The Nash Ensemble of London is an English chamber ensemble. It was founded by Artistic Director Amelia Freedman and Rodney Slatford in 1964, while they were students at the Royal Academy of Music, and was named after the Nash Terraces around the academy. The Ensemble has won awards from the Edinburgh Festival Critics and the Royal Philharmonic Society, as well as a 2002 Gramophone Award for contemporary music.

In addition to their classical repertoire, the Ensemble performs works by numerous contemporary composers, including Richard Rodney Bennett, Harrison Birtwistle, Elliott Carter, Henri Dutilleux, Mark-Anthony Turnage, and Peter Maxwell Davies, and has given premier performances of more than 200 works.

Personnel

Current members 
 Adrian Brendel (cello)
 Clifford Benson (piano)
 Philippa Davies (flute)
 Richard Hosford (clarinet)
 Gareth Hulse (oboe)
 Ursula Leveaux (bassoon)
 Duncan McTier (double bass)
 Lawrence Power (viola)
 Laura Samuel (violin)
 Marianne Thorsen (violin)
 Lucy Wakeford (harp)
 Richard Watkins (horn)

◆ **DATA ENTRIES**
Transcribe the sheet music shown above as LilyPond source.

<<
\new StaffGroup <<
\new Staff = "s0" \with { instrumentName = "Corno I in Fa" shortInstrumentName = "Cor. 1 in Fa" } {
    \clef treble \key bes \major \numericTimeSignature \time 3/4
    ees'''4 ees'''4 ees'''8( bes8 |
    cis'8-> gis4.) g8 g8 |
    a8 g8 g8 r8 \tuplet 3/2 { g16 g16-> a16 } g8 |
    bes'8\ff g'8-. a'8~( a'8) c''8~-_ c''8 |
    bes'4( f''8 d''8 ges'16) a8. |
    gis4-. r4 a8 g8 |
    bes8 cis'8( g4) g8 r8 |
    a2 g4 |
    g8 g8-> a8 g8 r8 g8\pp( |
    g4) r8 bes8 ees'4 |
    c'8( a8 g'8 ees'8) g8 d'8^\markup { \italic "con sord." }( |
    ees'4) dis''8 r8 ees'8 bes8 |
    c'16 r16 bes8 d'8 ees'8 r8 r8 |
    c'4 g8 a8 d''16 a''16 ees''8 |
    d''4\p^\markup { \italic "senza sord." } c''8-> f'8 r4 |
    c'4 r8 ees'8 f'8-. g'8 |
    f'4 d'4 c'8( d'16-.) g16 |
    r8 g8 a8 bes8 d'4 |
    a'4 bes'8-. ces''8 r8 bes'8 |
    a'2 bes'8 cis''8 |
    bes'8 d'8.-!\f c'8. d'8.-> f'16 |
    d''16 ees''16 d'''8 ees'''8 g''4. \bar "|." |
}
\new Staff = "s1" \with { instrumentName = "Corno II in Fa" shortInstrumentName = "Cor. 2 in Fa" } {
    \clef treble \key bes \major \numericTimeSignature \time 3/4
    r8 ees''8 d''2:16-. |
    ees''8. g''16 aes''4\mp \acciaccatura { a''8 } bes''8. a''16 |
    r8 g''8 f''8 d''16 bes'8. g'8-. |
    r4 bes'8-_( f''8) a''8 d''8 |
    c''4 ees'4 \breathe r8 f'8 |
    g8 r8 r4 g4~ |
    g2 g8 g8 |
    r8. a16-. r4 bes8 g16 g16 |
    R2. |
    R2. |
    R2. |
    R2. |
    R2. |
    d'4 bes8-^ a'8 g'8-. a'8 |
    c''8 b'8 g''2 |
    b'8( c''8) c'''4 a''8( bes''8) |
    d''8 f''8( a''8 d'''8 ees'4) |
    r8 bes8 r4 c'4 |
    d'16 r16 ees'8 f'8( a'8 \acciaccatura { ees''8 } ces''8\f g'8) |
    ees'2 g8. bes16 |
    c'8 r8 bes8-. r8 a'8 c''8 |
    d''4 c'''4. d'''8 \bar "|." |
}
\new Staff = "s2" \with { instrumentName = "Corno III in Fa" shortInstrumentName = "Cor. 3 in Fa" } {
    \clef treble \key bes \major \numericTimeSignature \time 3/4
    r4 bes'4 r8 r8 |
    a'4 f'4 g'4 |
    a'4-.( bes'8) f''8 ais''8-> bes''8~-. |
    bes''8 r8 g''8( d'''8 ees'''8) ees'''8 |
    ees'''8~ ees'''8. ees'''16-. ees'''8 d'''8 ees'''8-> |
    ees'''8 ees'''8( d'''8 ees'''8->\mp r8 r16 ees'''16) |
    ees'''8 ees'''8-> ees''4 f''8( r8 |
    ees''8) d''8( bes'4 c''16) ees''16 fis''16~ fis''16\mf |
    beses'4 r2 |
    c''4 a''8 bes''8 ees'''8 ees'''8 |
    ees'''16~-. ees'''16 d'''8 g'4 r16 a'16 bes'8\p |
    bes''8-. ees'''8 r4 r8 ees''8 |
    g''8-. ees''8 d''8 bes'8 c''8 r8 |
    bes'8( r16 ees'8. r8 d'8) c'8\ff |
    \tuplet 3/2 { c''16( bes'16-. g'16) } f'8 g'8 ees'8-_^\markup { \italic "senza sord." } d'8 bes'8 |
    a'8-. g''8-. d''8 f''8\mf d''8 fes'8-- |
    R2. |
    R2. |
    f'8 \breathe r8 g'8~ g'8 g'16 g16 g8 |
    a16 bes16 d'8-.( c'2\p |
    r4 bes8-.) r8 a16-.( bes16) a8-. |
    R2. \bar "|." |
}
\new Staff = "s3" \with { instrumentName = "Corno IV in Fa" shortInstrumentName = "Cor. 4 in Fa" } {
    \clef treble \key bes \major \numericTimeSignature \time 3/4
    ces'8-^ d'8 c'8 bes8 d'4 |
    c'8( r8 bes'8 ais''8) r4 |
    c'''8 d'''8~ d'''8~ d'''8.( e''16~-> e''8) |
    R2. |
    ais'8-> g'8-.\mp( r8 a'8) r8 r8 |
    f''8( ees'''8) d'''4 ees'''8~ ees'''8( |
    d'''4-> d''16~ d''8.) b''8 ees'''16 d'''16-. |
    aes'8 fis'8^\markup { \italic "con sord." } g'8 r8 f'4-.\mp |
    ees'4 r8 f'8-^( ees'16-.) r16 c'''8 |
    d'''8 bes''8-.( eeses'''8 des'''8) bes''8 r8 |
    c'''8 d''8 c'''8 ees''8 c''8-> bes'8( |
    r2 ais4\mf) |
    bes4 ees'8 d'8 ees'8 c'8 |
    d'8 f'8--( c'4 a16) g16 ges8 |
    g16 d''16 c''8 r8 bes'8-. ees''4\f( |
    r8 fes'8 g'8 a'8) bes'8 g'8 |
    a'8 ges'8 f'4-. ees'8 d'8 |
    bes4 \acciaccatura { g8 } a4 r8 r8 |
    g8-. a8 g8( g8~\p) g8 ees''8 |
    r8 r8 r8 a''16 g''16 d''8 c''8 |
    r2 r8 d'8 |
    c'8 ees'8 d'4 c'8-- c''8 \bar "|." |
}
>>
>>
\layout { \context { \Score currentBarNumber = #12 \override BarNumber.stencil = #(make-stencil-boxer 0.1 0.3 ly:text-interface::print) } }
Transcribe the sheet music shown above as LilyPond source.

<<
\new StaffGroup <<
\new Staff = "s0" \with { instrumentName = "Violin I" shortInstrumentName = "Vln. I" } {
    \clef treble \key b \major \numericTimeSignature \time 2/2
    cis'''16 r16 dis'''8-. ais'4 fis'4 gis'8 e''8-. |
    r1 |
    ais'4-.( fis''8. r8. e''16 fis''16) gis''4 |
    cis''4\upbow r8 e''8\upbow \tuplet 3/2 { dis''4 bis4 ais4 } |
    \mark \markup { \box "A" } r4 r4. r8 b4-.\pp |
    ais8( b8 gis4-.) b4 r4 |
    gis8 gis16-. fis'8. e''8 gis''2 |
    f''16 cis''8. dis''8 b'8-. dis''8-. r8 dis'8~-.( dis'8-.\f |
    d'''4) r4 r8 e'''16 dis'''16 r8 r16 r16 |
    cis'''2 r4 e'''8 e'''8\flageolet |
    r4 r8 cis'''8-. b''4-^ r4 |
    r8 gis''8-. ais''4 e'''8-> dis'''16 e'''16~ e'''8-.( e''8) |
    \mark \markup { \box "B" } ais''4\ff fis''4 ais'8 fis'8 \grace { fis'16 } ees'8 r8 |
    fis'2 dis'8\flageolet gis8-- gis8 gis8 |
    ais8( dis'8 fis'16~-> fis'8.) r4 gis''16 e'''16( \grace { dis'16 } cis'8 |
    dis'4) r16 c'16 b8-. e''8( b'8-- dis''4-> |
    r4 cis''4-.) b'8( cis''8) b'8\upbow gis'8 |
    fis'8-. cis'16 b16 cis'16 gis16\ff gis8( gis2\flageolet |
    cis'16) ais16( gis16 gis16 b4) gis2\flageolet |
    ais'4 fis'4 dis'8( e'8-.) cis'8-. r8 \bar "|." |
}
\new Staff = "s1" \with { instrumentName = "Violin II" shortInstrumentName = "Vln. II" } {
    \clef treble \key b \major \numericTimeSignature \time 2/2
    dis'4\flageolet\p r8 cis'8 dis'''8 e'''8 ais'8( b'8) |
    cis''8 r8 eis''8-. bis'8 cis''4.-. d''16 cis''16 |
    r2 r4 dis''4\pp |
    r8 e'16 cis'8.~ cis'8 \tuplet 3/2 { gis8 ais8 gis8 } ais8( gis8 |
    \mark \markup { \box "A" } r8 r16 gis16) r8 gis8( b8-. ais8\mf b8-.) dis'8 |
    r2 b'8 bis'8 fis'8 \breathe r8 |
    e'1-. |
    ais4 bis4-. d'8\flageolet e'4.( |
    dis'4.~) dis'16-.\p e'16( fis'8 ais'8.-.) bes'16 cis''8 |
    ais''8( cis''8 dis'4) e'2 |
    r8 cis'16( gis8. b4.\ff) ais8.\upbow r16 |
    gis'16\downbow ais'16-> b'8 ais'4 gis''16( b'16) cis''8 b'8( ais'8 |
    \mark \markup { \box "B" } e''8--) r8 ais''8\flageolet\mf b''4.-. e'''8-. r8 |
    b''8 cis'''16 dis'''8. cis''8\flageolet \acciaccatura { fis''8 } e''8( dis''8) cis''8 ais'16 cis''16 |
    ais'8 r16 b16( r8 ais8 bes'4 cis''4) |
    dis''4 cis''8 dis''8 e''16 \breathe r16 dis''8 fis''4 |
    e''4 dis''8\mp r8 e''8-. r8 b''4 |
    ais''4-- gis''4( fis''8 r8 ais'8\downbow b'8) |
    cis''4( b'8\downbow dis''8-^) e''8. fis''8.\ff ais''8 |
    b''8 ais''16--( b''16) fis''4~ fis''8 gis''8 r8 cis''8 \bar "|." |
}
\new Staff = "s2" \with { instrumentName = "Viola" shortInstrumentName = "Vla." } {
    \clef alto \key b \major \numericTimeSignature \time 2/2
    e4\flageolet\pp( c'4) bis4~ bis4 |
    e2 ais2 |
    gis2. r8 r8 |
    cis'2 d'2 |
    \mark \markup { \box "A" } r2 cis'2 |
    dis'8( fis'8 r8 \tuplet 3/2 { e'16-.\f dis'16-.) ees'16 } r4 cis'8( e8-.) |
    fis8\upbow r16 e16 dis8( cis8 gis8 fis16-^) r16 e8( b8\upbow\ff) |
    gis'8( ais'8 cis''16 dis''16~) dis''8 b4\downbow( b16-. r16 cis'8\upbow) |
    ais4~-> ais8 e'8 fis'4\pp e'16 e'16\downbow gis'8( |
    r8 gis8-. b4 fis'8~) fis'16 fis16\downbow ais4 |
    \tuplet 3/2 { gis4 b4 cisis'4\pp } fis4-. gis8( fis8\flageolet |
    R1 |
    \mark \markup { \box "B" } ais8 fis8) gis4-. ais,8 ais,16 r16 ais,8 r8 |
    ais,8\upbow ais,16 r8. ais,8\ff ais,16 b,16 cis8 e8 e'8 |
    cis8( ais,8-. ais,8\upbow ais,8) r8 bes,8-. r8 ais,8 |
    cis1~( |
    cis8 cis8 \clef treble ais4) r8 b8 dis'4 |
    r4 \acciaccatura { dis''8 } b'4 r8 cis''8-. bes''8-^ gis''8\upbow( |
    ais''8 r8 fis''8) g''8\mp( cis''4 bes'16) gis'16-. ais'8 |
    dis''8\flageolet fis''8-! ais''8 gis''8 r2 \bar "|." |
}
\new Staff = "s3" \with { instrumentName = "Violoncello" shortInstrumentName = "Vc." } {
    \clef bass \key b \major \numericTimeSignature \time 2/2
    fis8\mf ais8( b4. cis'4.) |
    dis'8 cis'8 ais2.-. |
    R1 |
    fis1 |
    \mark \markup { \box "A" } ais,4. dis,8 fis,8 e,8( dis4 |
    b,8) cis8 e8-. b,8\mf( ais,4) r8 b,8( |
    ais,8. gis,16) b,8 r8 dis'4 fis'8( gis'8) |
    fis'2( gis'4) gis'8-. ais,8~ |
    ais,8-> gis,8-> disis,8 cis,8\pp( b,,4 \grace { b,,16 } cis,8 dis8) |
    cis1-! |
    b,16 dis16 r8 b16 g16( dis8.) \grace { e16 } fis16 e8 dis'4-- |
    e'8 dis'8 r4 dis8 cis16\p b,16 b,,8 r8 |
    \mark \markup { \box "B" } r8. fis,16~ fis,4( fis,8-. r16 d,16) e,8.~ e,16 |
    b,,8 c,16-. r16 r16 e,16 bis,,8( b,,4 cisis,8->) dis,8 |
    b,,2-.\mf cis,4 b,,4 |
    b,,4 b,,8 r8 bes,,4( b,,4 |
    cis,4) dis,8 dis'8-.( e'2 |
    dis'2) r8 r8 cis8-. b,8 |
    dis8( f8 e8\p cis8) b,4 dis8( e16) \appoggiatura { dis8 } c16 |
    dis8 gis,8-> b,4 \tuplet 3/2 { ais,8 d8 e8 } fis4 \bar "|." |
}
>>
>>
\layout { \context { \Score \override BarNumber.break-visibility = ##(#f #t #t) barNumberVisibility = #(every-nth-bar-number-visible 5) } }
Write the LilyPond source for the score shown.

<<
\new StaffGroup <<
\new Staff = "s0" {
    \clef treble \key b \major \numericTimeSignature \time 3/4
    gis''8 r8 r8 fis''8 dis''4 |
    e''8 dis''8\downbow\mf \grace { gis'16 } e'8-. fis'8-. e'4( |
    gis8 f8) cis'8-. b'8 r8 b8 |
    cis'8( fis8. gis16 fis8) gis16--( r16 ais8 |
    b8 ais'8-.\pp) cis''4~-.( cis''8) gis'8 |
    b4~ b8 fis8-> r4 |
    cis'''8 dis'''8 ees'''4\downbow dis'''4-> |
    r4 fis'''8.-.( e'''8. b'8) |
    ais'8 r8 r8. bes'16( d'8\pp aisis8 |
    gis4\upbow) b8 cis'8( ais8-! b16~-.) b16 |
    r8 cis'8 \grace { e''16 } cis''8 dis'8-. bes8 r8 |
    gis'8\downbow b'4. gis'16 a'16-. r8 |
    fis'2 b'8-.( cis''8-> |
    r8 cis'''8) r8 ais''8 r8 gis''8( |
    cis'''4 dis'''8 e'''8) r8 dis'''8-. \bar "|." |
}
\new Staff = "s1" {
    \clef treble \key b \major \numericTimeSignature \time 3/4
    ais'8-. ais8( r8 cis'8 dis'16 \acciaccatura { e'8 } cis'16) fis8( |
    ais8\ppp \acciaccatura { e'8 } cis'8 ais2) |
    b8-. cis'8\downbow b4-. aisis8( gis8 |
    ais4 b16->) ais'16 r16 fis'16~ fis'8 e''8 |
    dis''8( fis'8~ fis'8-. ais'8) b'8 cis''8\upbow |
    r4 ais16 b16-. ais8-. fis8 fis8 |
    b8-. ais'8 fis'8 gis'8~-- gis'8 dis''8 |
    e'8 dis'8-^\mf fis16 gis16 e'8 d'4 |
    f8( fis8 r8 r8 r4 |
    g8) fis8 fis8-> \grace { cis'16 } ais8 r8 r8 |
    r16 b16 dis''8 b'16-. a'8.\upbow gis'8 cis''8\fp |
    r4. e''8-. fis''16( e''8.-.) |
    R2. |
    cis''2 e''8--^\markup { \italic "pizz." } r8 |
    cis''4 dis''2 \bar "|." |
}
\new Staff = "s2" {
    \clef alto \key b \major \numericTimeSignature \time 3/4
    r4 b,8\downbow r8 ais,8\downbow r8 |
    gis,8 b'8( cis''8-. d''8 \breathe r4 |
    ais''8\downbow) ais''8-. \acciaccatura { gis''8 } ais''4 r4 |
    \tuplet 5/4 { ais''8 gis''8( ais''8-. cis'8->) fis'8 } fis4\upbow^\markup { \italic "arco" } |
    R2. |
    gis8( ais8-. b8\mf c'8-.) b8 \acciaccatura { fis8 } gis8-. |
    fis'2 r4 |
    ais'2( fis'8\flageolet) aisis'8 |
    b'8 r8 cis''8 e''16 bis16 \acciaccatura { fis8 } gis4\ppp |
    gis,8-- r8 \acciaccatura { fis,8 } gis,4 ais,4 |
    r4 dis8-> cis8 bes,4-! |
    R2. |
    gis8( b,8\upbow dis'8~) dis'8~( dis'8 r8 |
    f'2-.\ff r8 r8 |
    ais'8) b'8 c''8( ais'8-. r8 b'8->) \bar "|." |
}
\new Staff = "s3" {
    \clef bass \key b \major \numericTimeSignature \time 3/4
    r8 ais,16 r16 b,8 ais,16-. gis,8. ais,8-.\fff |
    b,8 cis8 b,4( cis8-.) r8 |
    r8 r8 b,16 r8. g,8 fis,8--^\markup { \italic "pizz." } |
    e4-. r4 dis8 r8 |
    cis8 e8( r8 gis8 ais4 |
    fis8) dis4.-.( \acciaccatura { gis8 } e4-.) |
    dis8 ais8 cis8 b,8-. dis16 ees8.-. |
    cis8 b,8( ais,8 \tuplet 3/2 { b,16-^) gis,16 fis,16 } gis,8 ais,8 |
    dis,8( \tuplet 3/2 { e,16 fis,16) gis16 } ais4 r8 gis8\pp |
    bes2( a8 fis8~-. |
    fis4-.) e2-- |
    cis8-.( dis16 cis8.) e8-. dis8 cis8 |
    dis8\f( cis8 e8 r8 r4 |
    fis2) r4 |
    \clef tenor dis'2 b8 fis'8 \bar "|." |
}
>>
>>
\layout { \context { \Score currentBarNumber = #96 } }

◆ **GOAL**
Reproduce the Nash Ensemble text between "Richard Hosford (clarinet)" and "Marianne Thorsen (violin)", inclusive, swapping "violin" for "fiddle". The records play no part here.

◆ **SOLUTION TO THE EXERCISE**
Richard Hosford (clarinet)
 Gareth Hulse (oboe)
 Ursula Leveaux (bassoon)
 Duncan McTier (double bass)
 Lawrence Power (viola)
 Laura Samuel (fiddle)
 Marianne Thorsen (fiddle)